課題 1
次の(a)〜(c)が下の本文の内容と合っているかを、それぞれ「はい」か「いいえ」で答えよ。各判断には、決め手となる本文の語句を一字も変えずに引用して添えること。
(a) エッジ強度導出部は、時間的に連続する3フレーム分のエッジ平均の中央値をエッジ平均とみなす。
(b) 所定の複数の判定部位は、垂直方向に連続して並んでいる。
(c) 実施形態に示す寸法や材料は、本発明を限定するものである。
==== 本文 ====
(58)【調査した分野】(Int.Cl.,DB名)
前記エッジ強度導出部は、前記分割領域内に設定された所定の複数の判定部位内の各画素の輝度値に基づいてエッジ平均を導出するものであって、前記所定の複数の判定部位は、水平方向に所定数連続した状態で、前記対象物の水平方向端部側に偏り、かつ、垂直方向に均等に離隔していることを特徴とする請求項1に記載の車外環境認識装置。
前記エッジ強度導出部は、フレーム単位で前記エッジ平均を導出し、時間的に連続する3フレーム分のエッジ平均のうちメディアンフィルタを用いた中央値を該エッジ平均とみなすことを特徴とする請求項1から3のいずれか1項に記載の車外環境認識装置。
【発明を実施するための形態】
【0015】
以下に添付図面を参照しながら、本発明の好適な実施形態について詳細に説明する。かかる実施形態に示す寸法、材料、その他具体的な数値などは、発明の理解を容易とするための例示にすぎず、特に断る場合を除き、本発明を限定するものではない。なお、本明細書および図面において、実質的に同一の機能、構成を有する要素については、同一の符号を付することにより重複説明を省略し、また本発明に直接関係のない要素は図示を省略する。
==== データ ====
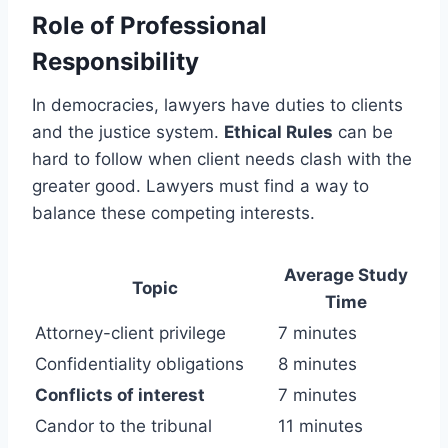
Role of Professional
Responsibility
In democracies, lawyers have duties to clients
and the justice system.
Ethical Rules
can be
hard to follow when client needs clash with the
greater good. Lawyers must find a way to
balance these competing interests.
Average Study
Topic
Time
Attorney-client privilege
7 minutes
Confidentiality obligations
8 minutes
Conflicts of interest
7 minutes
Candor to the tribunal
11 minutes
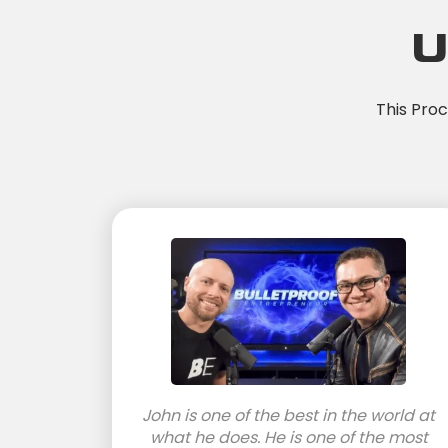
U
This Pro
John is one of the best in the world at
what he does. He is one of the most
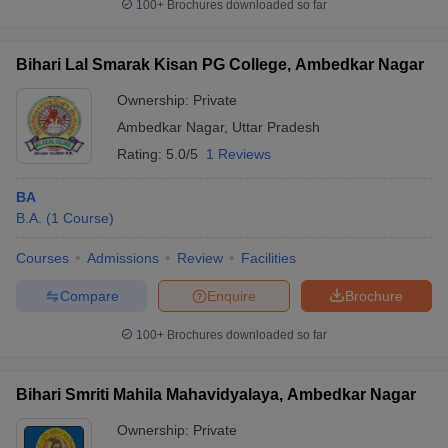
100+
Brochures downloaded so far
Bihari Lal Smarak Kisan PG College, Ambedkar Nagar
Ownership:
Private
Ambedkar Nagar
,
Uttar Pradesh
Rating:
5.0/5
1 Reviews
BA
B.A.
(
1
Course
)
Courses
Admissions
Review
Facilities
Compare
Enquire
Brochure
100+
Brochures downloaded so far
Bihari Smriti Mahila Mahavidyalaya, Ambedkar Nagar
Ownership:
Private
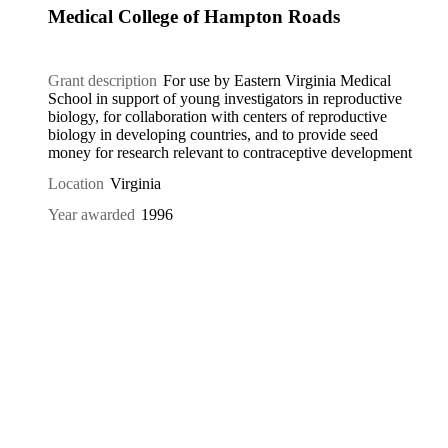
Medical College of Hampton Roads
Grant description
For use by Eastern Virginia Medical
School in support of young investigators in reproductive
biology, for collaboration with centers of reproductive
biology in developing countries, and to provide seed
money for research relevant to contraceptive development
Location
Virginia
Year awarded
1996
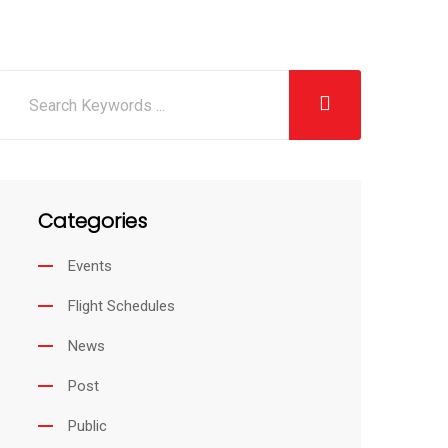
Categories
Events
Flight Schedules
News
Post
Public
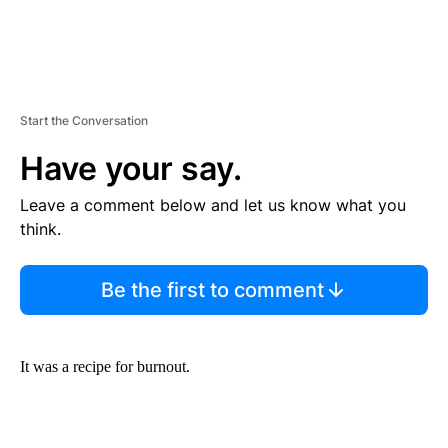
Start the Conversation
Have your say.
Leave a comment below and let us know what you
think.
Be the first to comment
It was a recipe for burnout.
====
==== データ ====
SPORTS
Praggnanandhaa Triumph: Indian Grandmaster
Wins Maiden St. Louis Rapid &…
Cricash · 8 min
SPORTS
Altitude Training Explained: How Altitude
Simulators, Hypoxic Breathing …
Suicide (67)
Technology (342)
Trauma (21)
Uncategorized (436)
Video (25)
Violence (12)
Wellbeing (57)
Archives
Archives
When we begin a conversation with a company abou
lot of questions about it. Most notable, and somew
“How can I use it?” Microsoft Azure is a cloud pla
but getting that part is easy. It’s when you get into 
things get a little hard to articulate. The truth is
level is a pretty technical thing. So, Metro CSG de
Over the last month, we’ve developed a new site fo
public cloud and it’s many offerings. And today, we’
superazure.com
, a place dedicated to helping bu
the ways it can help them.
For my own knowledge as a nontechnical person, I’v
====
課題 2
上のエントリのうち、「Role of Professional」を含む行から「what he does. He is one of the most」を含む行までを両端も含めてすべて、1行を1つの文字列とするJSONリストに変換せよ。空行は除き、画像は入れないこと。

解答 1
(a) はい。「時間的に連続する3フレーム分のエッジ平均のうちメディアンフィルタを用いた中央値を該エッジ平均とみなす」
(b) いいえ。「水平方向に所定数連続した状態で」「垂直方向に均等に離隔している」
(c) いいえ。「発明の理解を容易とするための例示にすぎず、特に断る場合を除き、本発明を限定するものではない」

解答 2
[
  "Role of Professional",
  "Responsibility",
  "In democracies, lawyers have duties to clients",
  "and the justice system.",
  "Ethical Rules",
  "can be",
  "hard to follow when client needs clash with the",
  "greater good. Lawyers must find a way to",
  "balance these competing interests.",
  "Average Study",
  "Topic",
  "Time",
  "Attorney-client privilege",
  "7 minutes",
  "Confidentiality obligations",
  "8 minutes",
  "Conflicts of interest",
  "7 minutes",
  "Candor to the tribunal",
  "11 minutes",
  "U",
  "This Pro",
  "John is one of the best in the world at",
  "what he does. He is one of the most"
]